• Excerpted passage:

"""

CERTAIN TRANSACTIONS
 
 Registration Rights Agreement
 
  In connection with its initial public offering, the Company entered into a
registration rights agreement among the Company and Messrs. Reimert, Smith,
Walker, Loveless, Reimert Family Partners, Ltd., Four Smith's Company, Ltd.
and Loveless Enterprises, Ltd. (the "Registration Rights Agreement"). The
Registration Rights
 
                                       7

 
Agreement provides for registration rights pursuant to which, upon the request
of any of Messrs. Reimert, Smith and Walker (the "Requesting Holders"), the
Company will file a registration statement under the Securities Act of 1933,
as amended (the "Securities Act"), to register the Common Stock subject to the
agreement ("Registrable Securities") held by such Requesting Holders and any
other stockholders who are parties to the Registration Rights Agreement and
who desire to sell Registrable Securities pursuant to such registration
statement, subject to a maximum of two requests by each of Messrs. Reimert,
Smith and Walker or their successors and assigns. The first such request may
not be made until after 180 days following the closing of the initial public
offering. In addition, subject to certain conditions and limitations, the
Registration Rights Agreement provides that Messrs. Reimert, Smith, Walker and
Loveless may participate in any registration by the Company (including any
registration resulting from any exercise of a demand right under the
Registration Rights Agreement) of any of its equity securities in an
underwritten offering. The registration rights covered by the Registration
Rights Agreement generally are transferable to transferees (whether by
assignment or by death of the holder) of the Registrable Securities covered
thereby. The Registration Rights Agreement generally terminates when all
Registrable Securities have been (i) distributed to the public pursuant to a
registration statement covering such securities that has been declared
effective under the Securities Act, or (ii) may be distributed to the public
in accordance with the provisions of Rule 144(k) (or any similar provision
then in force) under the Securities Act.

"""

• Recorded data:
"""

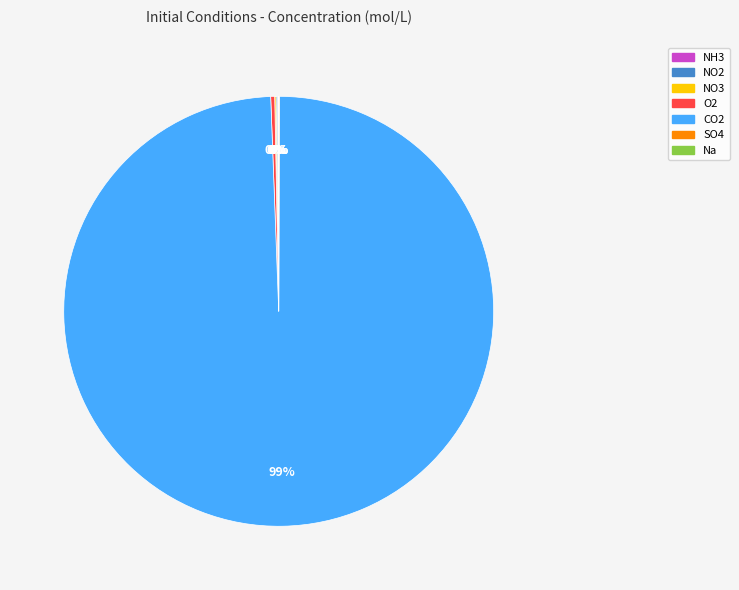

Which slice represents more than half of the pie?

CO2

"""

• Apply what you read:
1. Please reproduce word for word the part of the registration rights passage between "In connection with" and "Smith's Company, Ltd.", inclusive.
2. Take the registration rights passage further, picking up after its final sentence.

• Answers for the tasks:
1.
In connection with its initial public offering, the Company entered into a
registration rights agreement among the Company and Messrs. Reimert, Smith,
Walker, Loveless, Reimert Family Partners, Ltd., Four Smith's Company, Ltd.

2.
 Stockholders Agreement
 
  Messrs. Reimert, Smith, Walker, Reimert Family Partners, Ltd. and Four
Smith's Company, Ltd. are parties to a stockholders agreement (the
"Stockholders Agreement") pursuant to which each party has agreed to vote the
shares of Common Stock held by such party to elect to the Company's Board of
Directors one designee of Mr. Reimert and Reimert Family Partners, Ltd. (the
"Reimert Stockholders"), one designee of Mr. Smith and Four Smith's Company,
Ltd. (the "Smith Stockholders") and one designee of Mr. Walker. The rights
under the Stockholders Agreement are transferable to any heir or legal
representative of Messrs. Reimert, Smith or Walker who acquires Common Stock
upon the death of such stockholder and who agrees to be bound by the
provisions of such Agreement. In the event the Reimert Stockholders,
collectively, the Smith Stockholders, collectively, or Mr. Walker (or their
permitted transferees as described in the preceding sentence), own less than
10% of the total number of issued and outstanding shares of Common Stock of
the Company, the rights and obligations of such person under the Stockholders
Agreement are terminated.
 
 Consulting Services
 
  In 1997, the Company paid Mr. Alexander fees totalling $85,000 for certain
consulting services rendered to the Company.
 
COMPENSATION COMMITTEE INTERLOCKS AND INSIDER PARTICIPATION
 
  The members of the Compensation Committee of the Board are Messrs. Alexander
and Loveless, each of whom is a nonemployee director. Prior to completion of
the Company's initial public offering, matters with respect to the
compensation of executive officers of the Company were determined by the
members of the Board of Directors as a whole. Messrs. Reimert, Smith and
Walker, who were members of the Board of Directors, participated in
deliberations concerning compensation.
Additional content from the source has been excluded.